Below are the records. List every line holding the word "Avenida".

[Collected data]
= Beginning of Section =

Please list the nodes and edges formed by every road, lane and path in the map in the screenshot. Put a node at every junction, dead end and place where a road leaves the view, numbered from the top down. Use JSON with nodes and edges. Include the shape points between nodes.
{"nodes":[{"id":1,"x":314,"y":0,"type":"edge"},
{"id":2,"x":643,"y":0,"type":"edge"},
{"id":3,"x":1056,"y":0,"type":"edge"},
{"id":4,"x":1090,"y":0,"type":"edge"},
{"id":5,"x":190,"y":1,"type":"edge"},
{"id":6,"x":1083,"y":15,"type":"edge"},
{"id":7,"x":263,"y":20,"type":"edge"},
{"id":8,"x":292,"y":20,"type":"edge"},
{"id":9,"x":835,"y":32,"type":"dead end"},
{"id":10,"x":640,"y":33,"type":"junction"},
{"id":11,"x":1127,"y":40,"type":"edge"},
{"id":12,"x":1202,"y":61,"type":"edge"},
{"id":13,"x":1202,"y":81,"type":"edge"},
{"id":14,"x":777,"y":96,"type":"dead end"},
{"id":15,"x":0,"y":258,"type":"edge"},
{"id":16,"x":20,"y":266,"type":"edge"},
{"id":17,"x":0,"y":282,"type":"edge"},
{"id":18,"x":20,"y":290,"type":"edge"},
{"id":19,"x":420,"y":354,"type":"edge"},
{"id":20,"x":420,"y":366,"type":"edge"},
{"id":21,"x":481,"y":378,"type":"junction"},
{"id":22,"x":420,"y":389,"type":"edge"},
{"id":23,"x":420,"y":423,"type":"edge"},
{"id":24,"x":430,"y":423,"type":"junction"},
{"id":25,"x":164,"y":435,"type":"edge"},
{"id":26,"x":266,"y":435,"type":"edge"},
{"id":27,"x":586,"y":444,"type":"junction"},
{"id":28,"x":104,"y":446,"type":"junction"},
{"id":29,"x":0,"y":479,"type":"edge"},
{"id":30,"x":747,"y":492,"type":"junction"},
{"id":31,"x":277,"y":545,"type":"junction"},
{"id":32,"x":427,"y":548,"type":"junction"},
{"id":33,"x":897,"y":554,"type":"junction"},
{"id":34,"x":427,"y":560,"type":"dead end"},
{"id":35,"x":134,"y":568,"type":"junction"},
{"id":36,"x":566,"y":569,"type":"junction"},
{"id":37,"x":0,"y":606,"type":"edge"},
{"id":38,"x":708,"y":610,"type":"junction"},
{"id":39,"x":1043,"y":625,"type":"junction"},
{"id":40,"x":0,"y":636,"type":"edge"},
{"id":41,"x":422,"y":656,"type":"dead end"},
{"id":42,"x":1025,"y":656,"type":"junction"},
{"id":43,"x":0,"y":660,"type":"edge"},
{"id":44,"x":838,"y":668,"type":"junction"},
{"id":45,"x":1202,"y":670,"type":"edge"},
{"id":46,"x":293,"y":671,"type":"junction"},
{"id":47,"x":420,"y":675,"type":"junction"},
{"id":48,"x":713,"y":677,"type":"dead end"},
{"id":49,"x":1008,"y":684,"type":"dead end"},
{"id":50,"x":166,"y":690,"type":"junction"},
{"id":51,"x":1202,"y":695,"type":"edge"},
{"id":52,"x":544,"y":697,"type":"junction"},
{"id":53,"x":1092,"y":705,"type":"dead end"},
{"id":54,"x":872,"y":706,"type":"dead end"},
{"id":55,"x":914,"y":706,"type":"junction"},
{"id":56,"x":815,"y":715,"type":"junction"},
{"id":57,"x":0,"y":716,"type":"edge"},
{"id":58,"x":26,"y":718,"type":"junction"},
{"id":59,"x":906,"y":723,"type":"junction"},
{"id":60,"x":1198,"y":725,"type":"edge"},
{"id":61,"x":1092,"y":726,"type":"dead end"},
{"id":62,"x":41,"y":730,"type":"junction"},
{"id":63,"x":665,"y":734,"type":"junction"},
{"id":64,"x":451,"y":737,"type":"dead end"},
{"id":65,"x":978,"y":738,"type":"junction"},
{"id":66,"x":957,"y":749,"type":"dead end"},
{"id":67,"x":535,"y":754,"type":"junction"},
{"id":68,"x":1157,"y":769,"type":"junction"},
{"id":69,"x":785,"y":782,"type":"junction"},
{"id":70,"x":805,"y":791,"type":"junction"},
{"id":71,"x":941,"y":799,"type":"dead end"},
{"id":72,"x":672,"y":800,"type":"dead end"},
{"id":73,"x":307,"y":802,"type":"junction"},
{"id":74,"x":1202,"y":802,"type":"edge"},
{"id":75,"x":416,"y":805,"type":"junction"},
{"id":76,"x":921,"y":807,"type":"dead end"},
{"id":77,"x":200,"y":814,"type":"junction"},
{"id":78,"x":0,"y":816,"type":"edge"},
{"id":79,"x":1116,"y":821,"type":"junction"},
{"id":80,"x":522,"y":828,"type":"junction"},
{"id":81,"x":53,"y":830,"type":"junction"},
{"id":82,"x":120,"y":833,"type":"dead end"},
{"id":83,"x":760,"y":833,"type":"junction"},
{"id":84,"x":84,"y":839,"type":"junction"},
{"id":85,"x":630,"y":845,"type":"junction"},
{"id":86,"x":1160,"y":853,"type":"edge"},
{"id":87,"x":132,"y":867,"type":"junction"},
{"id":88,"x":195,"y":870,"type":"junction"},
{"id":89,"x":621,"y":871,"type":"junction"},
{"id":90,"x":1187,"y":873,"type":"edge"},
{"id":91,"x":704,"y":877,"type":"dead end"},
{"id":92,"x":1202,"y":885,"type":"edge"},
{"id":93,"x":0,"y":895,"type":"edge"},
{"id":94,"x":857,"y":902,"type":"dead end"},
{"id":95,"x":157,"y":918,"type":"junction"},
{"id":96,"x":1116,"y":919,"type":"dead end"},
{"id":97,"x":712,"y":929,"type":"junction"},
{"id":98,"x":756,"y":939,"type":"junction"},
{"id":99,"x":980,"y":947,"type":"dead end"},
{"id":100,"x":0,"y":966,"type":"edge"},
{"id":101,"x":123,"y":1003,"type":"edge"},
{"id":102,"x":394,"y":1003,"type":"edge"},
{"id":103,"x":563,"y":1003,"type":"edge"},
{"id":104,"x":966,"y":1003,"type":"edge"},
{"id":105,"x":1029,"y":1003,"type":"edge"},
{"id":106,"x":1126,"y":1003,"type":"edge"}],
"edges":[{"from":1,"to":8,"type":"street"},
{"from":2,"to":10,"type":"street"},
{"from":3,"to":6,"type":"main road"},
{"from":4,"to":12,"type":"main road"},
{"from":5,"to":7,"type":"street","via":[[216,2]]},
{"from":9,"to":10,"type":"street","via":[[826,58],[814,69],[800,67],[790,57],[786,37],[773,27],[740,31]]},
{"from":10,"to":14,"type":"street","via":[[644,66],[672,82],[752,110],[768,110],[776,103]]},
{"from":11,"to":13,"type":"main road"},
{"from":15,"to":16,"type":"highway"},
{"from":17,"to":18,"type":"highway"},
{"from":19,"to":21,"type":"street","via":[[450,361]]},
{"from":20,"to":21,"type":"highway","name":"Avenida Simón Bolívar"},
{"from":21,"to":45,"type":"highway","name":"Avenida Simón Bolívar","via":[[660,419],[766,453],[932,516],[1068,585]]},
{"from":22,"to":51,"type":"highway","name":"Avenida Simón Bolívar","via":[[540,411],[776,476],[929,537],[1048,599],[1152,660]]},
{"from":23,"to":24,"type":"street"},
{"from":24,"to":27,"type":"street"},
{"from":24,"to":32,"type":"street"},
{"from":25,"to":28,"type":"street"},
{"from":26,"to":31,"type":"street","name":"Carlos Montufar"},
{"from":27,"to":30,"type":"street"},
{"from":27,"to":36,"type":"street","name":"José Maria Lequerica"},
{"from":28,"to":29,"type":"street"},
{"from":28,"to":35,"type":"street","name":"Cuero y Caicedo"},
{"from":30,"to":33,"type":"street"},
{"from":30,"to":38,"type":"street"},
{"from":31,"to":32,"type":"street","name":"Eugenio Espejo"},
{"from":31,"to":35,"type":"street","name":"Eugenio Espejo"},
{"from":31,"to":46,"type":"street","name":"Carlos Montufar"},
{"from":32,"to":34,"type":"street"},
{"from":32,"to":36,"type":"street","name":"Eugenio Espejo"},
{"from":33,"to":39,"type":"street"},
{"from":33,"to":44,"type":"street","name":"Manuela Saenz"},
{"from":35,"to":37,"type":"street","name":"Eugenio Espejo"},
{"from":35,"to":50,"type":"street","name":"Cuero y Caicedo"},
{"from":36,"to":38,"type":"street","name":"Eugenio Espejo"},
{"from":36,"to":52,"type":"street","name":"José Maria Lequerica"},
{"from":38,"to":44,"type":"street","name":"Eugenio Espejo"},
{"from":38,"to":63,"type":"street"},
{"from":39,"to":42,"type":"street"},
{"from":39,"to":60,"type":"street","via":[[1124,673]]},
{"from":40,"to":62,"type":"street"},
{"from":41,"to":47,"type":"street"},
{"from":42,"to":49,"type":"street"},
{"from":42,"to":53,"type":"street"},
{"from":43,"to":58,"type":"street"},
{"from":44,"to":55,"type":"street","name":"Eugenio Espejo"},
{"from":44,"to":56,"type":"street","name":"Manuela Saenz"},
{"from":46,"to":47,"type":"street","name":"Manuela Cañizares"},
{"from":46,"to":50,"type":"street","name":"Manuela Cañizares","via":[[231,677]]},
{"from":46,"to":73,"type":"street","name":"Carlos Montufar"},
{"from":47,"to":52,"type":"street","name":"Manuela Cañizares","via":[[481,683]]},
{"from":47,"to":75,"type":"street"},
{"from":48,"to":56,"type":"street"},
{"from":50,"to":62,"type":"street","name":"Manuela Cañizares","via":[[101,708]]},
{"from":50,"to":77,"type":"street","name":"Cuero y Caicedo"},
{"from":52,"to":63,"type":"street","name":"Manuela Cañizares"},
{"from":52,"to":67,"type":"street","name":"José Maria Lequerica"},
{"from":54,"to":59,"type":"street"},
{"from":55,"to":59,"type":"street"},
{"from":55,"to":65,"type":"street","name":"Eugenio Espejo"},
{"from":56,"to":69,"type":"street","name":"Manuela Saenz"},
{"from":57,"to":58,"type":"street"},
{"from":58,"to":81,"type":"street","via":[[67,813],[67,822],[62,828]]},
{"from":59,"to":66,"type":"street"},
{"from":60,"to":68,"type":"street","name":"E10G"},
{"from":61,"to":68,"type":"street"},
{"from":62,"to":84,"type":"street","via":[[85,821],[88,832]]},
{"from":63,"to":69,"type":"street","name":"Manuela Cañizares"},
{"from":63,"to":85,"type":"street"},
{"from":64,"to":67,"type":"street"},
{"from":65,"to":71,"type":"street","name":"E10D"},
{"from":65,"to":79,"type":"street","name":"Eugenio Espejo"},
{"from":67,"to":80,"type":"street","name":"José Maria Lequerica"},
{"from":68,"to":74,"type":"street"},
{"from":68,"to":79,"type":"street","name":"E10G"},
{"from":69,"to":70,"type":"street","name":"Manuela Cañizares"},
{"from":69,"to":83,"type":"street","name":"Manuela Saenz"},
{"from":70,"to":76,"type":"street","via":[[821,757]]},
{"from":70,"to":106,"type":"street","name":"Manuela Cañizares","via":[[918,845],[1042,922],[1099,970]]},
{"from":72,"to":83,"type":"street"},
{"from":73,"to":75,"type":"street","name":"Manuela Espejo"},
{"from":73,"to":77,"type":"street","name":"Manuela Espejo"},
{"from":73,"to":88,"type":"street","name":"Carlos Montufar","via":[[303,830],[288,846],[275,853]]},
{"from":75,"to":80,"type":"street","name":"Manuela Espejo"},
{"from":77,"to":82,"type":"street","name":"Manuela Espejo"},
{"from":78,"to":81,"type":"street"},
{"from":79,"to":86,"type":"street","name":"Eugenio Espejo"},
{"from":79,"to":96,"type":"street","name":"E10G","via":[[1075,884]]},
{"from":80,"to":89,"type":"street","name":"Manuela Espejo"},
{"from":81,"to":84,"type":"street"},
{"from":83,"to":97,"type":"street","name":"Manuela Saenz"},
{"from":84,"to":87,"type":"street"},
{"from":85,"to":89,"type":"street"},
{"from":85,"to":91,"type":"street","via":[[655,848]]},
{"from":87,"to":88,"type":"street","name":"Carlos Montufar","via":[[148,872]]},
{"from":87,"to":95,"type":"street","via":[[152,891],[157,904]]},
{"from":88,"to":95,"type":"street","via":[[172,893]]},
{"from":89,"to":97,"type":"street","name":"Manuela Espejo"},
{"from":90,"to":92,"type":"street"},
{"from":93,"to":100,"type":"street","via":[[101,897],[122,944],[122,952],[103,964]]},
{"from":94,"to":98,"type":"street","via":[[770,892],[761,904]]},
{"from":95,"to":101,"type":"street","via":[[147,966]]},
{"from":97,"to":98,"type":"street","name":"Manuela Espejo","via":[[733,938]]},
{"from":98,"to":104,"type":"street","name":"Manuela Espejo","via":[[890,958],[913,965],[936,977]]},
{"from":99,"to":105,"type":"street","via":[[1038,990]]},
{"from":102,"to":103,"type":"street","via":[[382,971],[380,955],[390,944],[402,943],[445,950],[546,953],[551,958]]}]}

= End of Section =

EXERCISE RESPONSE:
{"from":20,"to":21,"type":"highway","name":"Avenida Simón Bolívar"},
{"from":21,"to":45,"type":"highway","name":"Avenida Simón Bolívar","via":[[660,419],[766,453],[932,516],[1068,585]]},
{"from":22,"to":51,"type":"highway","name":"Avenida Simón Bolívar","via":[[540,411],[776,476],[929,537],[1048,599],[1152,660]]},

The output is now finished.